Le Fonds pour l’enfance des Nations unies a constaté que la pauvreté des enfants en Israël a augmenté de 35,1 % à 35,6 % entre 2008 et 2013, classant Israël derrière la Grèce (40,5 %), la Lettonie (38,2 %) et l’Espagne (36,3 %).

Le rapport, intitulé « Les enfants de la récession : l’impact de la crise économique sur le bien-être dans les pays riches » a révélé que le nombre total d’enfants vivant dans la pauvreté a augmenté de 2,6 millions dans les 41 pays étudiés depuis la récession mondiale en 2008, selon les estimations, touchant 76,5 millions de personnes dans le monde développé.

L’étude note que le taux de pauvreté des enfants est déjà élevé en Israël, et attribue la hausse marginale de 0,55 % de ces dernières années aux coupes budgétaires dans les allocations familiales.

Les chercheurs ont également constaté qu’Israël possède le taux le plus élevé de jeunes adultes de 15-24 ans qui ne sont ni dans le système éducatif, ni employés, ni formés, soit 30,7 %. Cependant, le service militaire obligatoire en Israël contribue très probablement à ce chiffre.

« Ce rapport apparaît comme un clair avertissement pour Israël, » a fait savoir Jonny Cline, le directeur exécutif de l’UNICEF Israël à Yediot Aharonot mercredi.

« Nous devons centrer notre attention sur les enfants afin d’éviter toute détérioration supplémentaire de la situation et apporter des changements à long terme », a-t-il ajouté.

Sur les 41 pays étudiés, 23 ont enregistré des hausses considérables au niveau du taux de pauvreté des enfants, surtout dans la région méditerranéenne.

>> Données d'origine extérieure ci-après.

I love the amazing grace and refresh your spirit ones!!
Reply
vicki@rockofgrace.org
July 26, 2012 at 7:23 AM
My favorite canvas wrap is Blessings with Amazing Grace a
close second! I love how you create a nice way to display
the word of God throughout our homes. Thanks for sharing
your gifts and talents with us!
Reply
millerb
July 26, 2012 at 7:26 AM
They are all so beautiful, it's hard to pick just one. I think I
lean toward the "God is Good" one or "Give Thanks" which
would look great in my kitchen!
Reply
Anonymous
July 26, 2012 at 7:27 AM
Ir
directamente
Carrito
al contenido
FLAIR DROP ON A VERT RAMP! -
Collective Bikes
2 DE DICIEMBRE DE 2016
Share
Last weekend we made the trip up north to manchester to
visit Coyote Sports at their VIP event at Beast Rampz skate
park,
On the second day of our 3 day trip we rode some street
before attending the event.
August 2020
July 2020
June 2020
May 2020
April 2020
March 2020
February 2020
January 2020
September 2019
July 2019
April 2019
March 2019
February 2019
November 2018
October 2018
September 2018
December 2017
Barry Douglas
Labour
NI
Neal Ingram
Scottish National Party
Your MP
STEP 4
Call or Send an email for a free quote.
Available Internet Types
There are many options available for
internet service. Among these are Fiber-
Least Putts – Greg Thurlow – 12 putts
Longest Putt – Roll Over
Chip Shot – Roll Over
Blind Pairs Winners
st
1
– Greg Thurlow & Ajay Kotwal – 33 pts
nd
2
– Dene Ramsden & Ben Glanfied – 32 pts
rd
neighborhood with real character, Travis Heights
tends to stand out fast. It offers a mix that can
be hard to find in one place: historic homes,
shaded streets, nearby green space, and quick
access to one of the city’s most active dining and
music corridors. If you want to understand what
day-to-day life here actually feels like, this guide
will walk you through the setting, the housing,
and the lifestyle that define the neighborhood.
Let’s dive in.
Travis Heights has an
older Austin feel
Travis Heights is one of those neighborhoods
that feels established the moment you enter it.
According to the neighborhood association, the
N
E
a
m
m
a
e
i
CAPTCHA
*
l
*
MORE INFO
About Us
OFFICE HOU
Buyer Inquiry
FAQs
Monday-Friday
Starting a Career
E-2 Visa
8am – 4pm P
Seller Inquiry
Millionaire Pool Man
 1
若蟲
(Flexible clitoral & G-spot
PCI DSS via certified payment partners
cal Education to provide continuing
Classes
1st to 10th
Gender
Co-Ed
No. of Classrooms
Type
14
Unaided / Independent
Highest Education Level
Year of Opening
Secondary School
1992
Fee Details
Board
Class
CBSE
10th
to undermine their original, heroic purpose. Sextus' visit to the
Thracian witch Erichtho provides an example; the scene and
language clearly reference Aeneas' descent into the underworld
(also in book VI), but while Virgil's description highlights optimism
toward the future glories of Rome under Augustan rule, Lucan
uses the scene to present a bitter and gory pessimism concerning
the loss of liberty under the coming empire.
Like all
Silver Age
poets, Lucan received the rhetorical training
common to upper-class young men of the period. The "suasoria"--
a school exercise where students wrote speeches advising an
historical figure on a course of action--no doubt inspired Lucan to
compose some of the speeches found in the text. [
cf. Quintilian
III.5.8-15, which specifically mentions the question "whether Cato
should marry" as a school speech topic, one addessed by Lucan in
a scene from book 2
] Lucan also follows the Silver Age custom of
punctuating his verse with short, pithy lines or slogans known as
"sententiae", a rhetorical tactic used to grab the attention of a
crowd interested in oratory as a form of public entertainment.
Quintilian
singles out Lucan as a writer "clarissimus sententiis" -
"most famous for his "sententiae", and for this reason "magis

L’UNICEF a qualifié l’impact de la récession sur les enfants de « grand bond en arrière » et recommandé aux pays de l’OCDE d’adopter des plans de relance économique et d’augmenter les dépenses publiques pour contrer l’augmentation du taux de pauvreté infantile.

« Les problèmes ne sont pas terminés pour les enfants et leurs familles, et cela peut bien prendre des années pour que beaucoup d’entre eux puissent revenir aux niveaux de bien-être d’avant-crise. L’absence de franche réponse posera de nouveaux risques à long terme, » conclut le rapport.